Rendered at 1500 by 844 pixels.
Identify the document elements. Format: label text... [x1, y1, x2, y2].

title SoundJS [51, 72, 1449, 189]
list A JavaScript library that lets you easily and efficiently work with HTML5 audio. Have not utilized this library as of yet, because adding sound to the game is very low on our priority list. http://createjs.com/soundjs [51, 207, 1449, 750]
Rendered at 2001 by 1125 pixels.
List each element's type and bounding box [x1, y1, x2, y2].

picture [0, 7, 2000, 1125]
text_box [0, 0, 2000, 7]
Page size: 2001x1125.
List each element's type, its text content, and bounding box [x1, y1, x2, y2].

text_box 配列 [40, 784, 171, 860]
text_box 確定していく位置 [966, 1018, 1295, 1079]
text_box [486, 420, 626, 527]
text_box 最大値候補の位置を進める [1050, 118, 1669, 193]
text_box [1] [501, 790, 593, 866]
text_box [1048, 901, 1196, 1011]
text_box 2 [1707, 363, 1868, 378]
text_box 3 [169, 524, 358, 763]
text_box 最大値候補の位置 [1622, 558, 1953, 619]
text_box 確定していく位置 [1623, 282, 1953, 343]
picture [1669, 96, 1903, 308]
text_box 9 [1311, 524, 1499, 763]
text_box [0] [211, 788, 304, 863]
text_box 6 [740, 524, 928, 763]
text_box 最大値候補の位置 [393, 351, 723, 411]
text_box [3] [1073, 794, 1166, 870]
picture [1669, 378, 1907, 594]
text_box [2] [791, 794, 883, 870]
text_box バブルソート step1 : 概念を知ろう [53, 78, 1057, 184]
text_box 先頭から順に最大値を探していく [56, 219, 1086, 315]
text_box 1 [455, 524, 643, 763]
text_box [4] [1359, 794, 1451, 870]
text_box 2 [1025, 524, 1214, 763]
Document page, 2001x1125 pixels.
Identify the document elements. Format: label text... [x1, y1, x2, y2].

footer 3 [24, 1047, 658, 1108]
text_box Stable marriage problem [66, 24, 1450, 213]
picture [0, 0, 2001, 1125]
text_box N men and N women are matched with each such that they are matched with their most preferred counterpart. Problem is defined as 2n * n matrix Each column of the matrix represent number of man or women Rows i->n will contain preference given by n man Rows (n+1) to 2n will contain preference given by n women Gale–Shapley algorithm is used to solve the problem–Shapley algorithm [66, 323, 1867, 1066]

____________

_WHAT IS BEING ASKED_: Set down exactly what runs from the line with "Document page, 2001x1125 pixels." to the last line of the data above, including both of those lines and no others.

_YOUR SOLUTION_:
Document page, 2001x1125 pixels.
Identify the document elements. Format: label text... [x1, y1, x2, y2].

footer 3 [24, 1047, 658, 1108]
text_box Stable marriage problem [66, 24, 1450, 213]
picture [0, 0, 2001, 1125]
text_box N men and N women are matched with each such that they are matched with their most preferred counterpart. Problem is defined as 2n * n matrix Each column of the matrix represent number of man or women Rows i->n will contain preference given by n man Rows (n+1) to 2n will contain preference given by n women Gale–Shapley algorithm is used to solve the problem–Shapley algorithm [66, 323, 1867, 1066]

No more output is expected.